**To do:** Arrange the records as a Markdown table with the columns Row and Line, starting at the line that contains "Count of spice jars on the refrigerator: 17" and ending with the last line of the records, both ends included. Give each line its own numbered row, and leave out blank lines and the pictures.

___ Listing ___

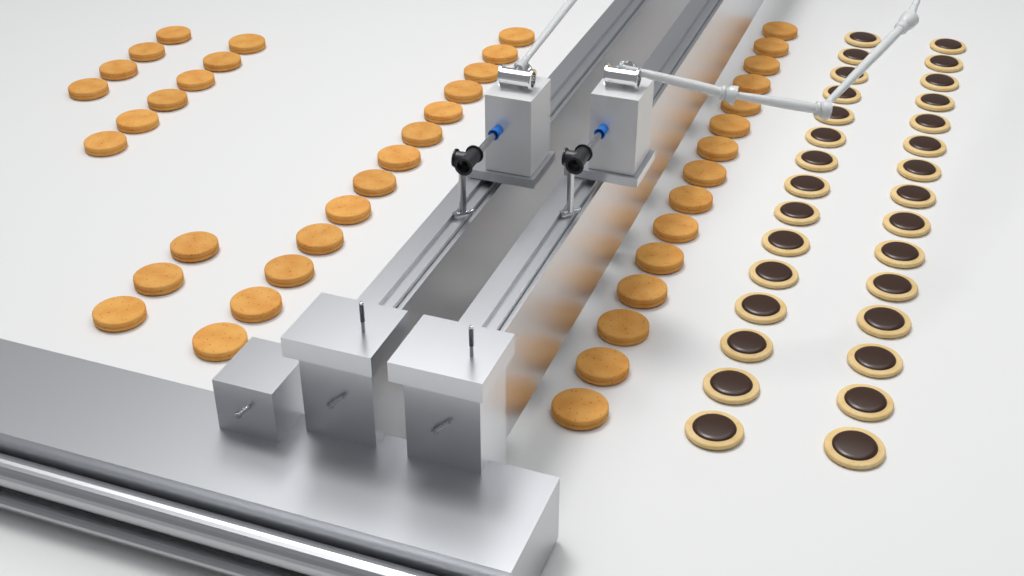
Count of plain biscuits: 41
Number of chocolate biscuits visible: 30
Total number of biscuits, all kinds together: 71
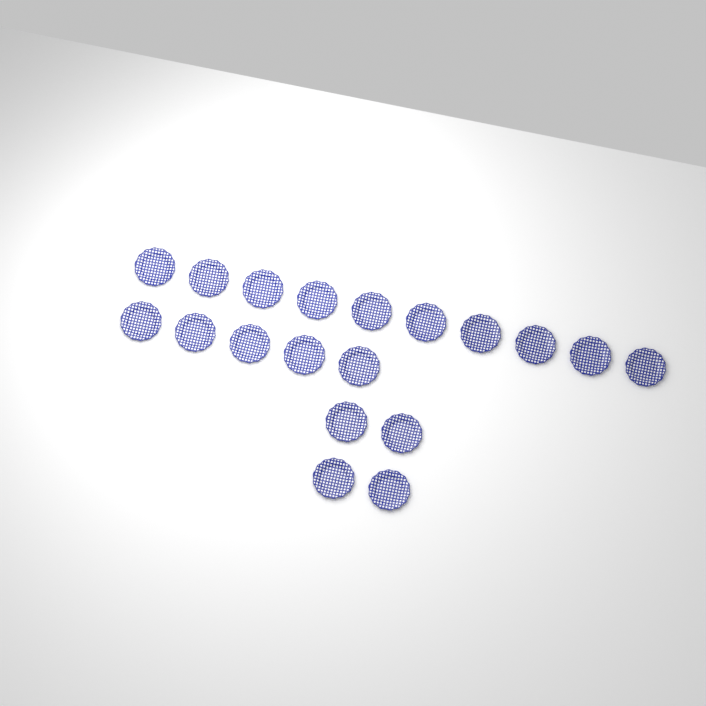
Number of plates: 19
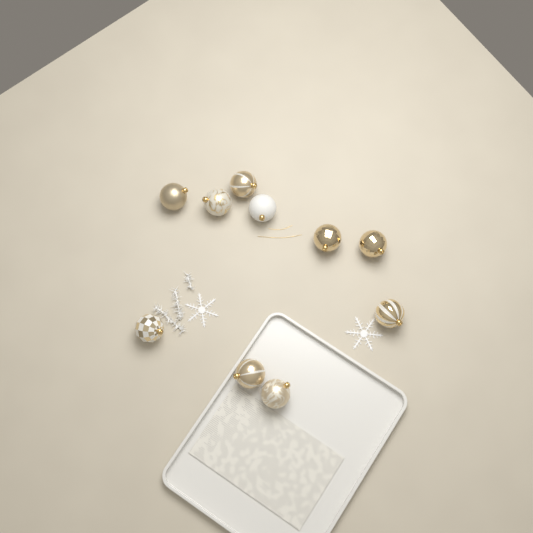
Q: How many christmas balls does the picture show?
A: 10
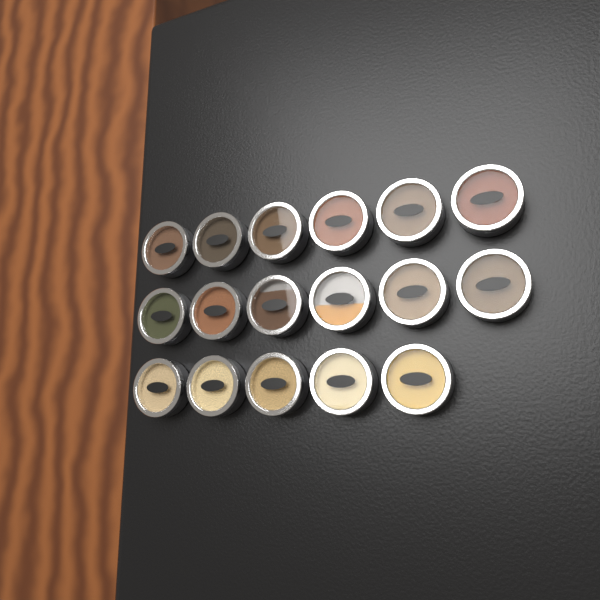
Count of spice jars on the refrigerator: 17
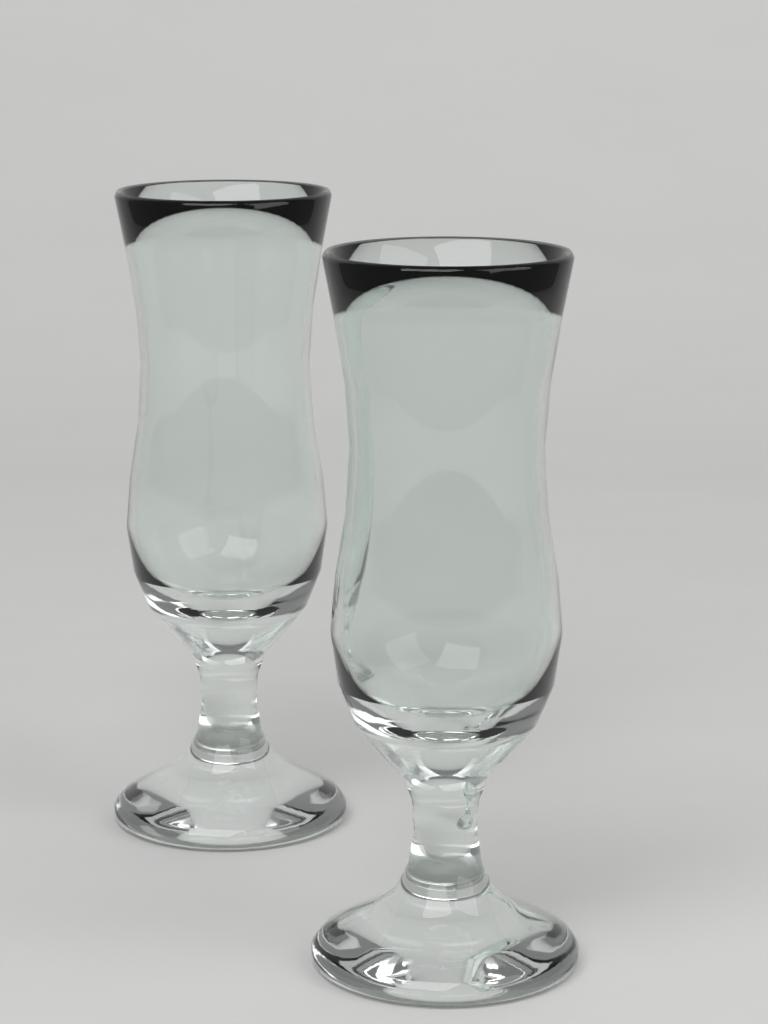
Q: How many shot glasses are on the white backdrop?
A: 2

___

**Answer for the task:**
| Row | Line |
|---|---|
| 1 | Count of spice jars on the refrigerator: 17 |
| 2 | Q: How many shot glasses are on the white backdrop? |
| 3 | A: 2 |